REQUIRED ACTION:
Only lines holding the word "left" are wanted from the records; copy all of them.

INPUT DATA:
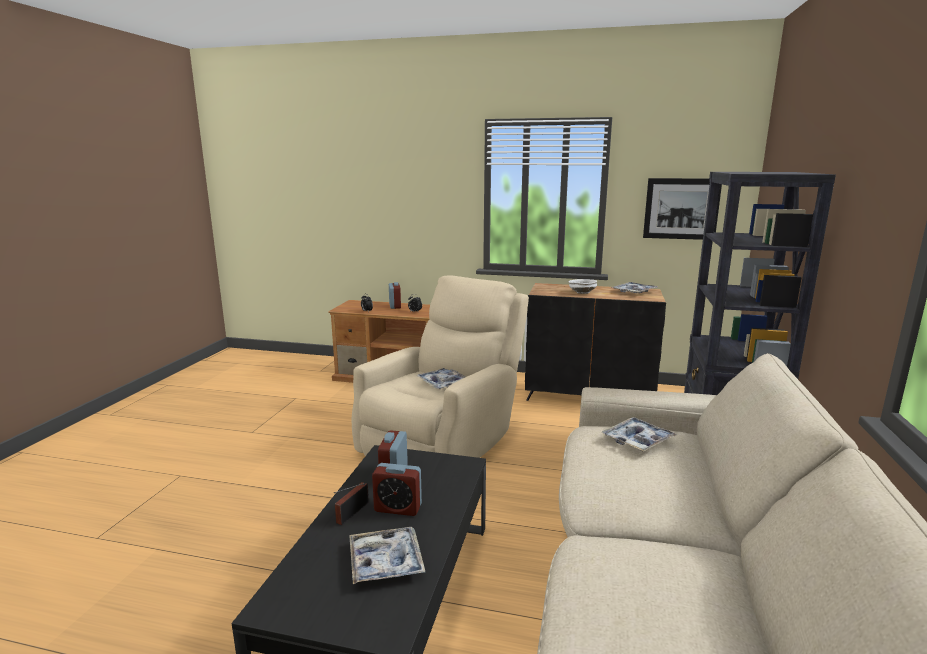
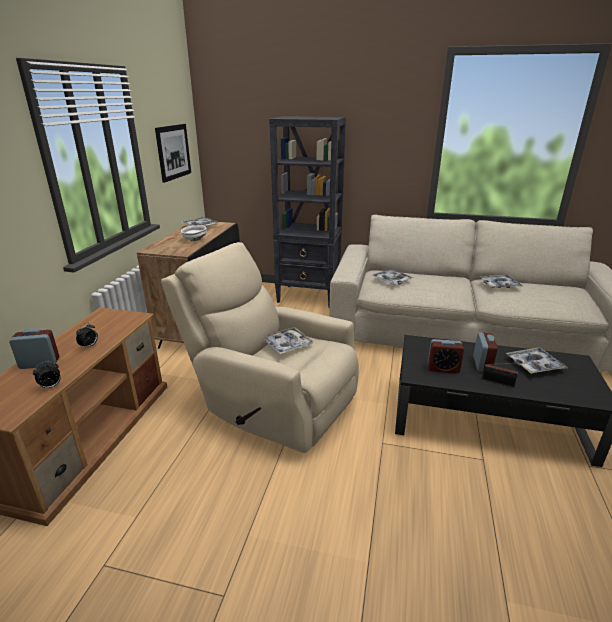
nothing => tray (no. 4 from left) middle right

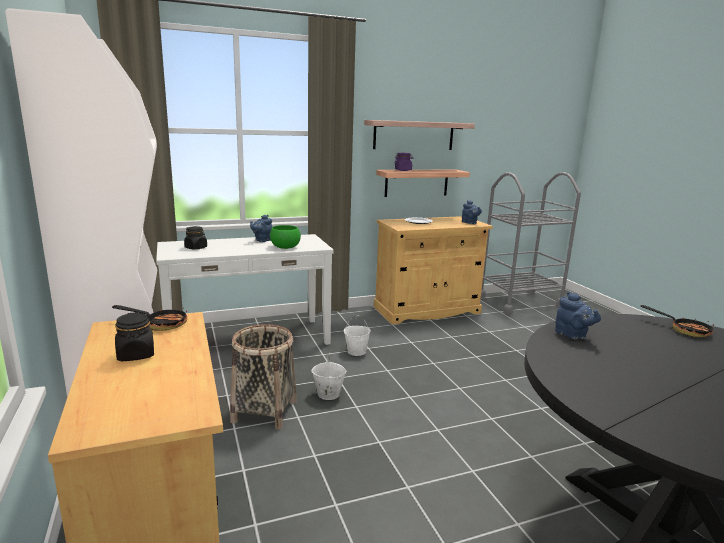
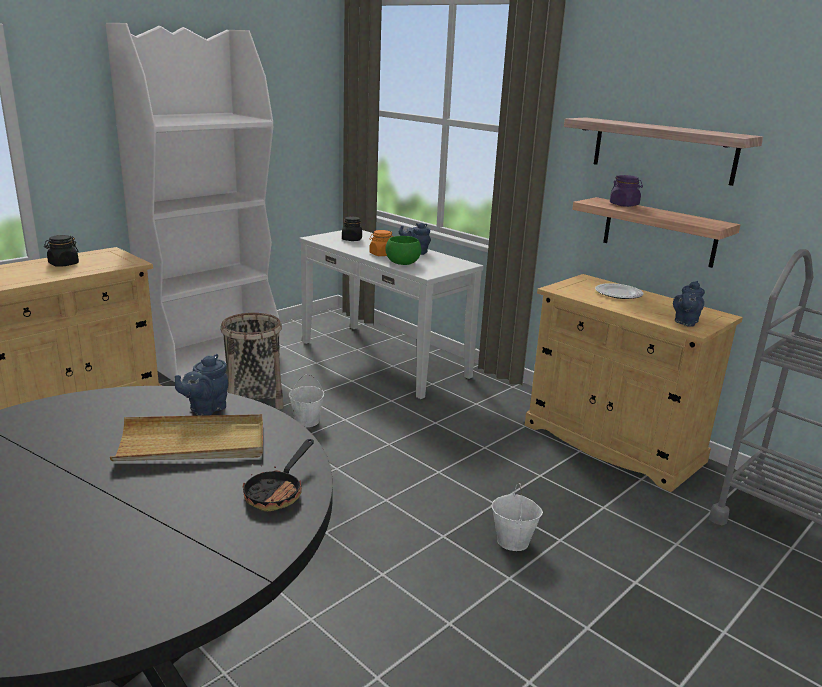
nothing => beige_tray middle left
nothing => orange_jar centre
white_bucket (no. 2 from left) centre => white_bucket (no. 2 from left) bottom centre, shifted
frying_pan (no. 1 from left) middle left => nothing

OUTPUT OF THE TASK:
nothing => tray (no. 4 from left) middle right
nothing => beige_tray middle left
white_bucket (no. 2 from left) centre => white_bucket (no. 2 from left) bottom centre, shifted
frying_pan (no. 1 from left) middle left => nothing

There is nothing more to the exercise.